Sunday, June 24, 2018

Carbon Capture: Reforestation

Pre-industrialization, forests covered approximately 5.9 billion hectares across the planet. Today that figure is 4 billion hectares, and still dropping. The deforestation has reduced the ability of the terrestrial plants to sink carbon in their yearly growth.

The basic idea in reforestation is straightforward: plant trees and other long-lasting plants in order to take up and store carbon from the atmosphere. Development of mechanisms to plant trees in large enough scale and short enough time frame to be useful in ameliorating climate change is the difficult part. This requires automation, most obviously by use of flying drones.

Biocarbon Engineering and Droneseed are two firms building technologies for rapid planting of trees. They use largish drones loaded with seed pods. The drones do require pilots, as most jurisdictions now require licensed pilots for dones, but where possible the drones are set to fly in a formation to allow a single pilot to control many at a time.

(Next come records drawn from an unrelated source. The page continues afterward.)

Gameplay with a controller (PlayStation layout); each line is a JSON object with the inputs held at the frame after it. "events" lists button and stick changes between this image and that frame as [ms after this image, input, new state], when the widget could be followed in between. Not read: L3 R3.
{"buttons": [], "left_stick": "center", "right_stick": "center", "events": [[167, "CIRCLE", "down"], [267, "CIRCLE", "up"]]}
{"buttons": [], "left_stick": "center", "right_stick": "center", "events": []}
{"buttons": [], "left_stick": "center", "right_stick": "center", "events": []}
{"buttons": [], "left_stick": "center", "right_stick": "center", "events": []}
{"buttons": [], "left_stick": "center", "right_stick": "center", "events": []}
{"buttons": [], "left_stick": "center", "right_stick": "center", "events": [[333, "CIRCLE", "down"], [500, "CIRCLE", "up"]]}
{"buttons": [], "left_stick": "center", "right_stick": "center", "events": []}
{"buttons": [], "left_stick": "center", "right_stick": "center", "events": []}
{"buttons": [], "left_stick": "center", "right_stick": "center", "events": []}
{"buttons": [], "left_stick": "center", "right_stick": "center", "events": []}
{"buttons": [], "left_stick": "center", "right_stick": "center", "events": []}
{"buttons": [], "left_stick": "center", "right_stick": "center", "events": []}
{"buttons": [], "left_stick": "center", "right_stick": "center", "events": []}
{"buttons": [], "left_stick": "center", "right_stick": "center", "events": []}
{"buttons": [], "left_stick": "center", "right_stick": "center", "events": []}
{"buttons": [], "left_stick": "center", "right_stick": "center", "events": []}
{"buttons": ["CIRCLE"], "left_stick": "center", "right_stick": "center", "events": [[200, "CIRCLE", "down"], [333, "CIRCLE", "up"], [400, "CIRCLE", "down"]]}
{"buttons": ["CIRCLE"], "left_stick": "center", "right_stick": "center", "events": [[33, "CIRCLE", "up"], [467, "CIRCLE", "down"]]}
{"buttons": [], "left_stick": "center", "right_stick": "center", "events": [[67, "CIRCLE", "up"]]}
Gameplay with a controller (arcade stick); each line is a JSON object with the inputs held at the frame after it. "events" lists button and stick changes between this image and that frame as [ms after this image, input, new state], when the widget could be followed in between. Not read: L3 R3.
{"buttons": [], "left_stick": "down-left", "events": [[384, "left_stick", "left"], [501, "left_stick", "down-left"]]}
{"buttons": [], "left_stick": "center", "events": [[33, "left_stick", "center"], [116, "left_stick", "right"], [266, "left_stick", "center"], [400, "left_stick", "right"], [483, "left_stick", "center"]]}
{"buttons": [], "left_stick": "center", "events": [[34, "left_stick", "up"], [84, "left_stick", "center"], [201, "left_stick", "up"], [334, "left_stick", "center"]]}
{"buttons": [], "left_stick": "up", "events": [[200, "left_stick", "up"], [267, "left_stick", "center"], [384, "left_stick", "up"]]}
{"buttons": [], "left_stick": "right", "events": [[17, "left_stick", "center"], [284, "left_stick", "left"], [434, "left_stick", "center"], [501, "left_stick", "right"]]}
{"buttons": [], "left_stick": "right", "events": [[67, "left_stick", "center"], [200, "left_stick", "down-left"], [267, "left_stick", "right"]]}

The cost efficiency of this automated seeding method is not clear from publicly available information. Each reseeding project is a unique bid, and the bids are mostly not made public. Estimates of the cost of manual planting average $4940 per hectare using manual methods. Rough estimates of the cost of a Biocarbon Engineering project to reseed Mangrove trees in Myanmar is about half of what a manual effort would be.

Companies in this technology space

  • Propagate Ventures works with farmers and landowners to implement regenerative agriculture, restoring the land while keeping it productive.

  • Dendra Systems (formerly Biocarbon Engineering) builds drones which fly in swarms, numerous drones with a single pilot, and utilizes seed pods loaded with nutrients fired from the drones toward the ground. A good percentage of the seed pods will embed into the ground, and the outer packaging will rapidly biodegrade and allow the seed to germinate.

  • Droneseed also builds drones to plant trees, though fewer details are available.


 

musings on plants

In real deployments the type of plant life seeded will be chosen to fit the local environment by the client, such as the choice of Mangrove trees in Myanmar. If we were only concerned with the rapidity of carbon uptake, and did not care about invasive species, I think there are two species of plants we would focus on:

  • Paulownia trees which grow extremely rapidly, up to 20 feet in one year. These are native to China, and an invasive species elsewhere.
  • Hemp: "Industrial hemp has been scientifically proven to absorb more CO2 per hectare than any forest or commercial crop and is therefore the ideal carbonsink." (source). I find it amusing that hemp may be crucial in saving humanity after all.